*Exercise requirements*.
Each line in the material below must be transcribed exactly; no picture belongs in the copy.

*Data for review*.
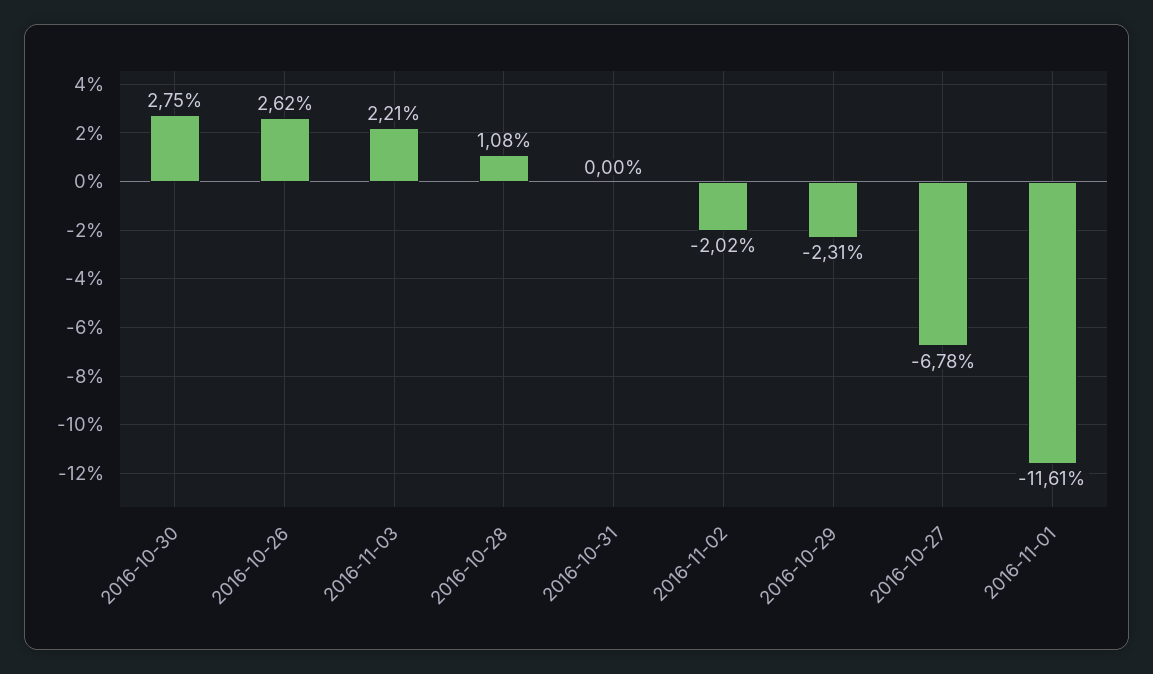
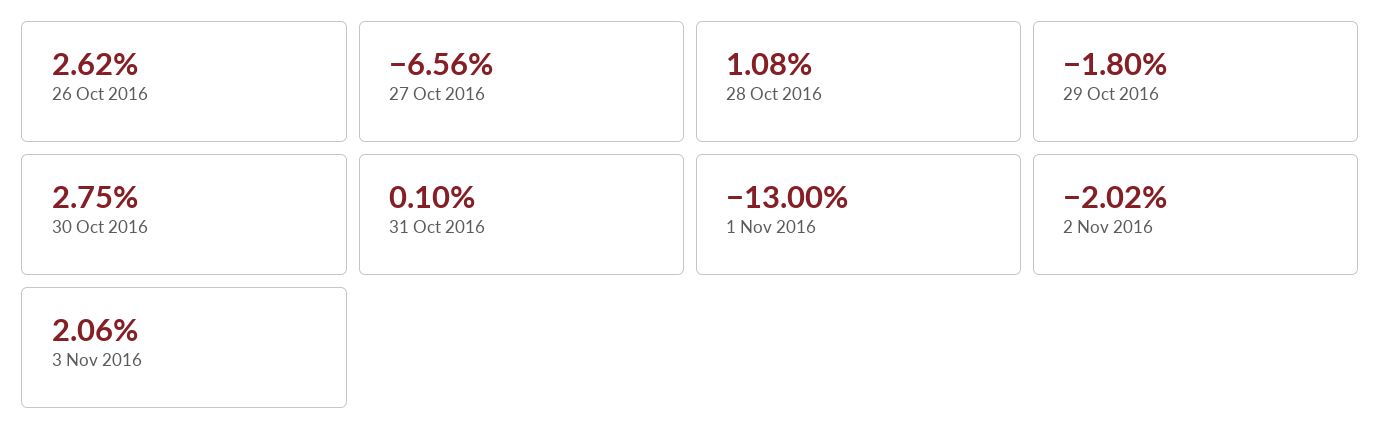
2016-11-03: 2.21 -> 2.06
2016-10-31: 0 -> 0.1
2016-10-29: -2.31 -> -1.8
2016-10-27: -6.78 -> -6.56
2016-11-01: -11.61 -> -13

*Task answer*.
2016-11-03: 2.21 -> 2.06
2016-10-31: 0 -> 0.1
2016-10-29: -2.31 -> -1.8
2016-10-27: -6.78 -> -6.56
2016-11-01: -11.61 -> -13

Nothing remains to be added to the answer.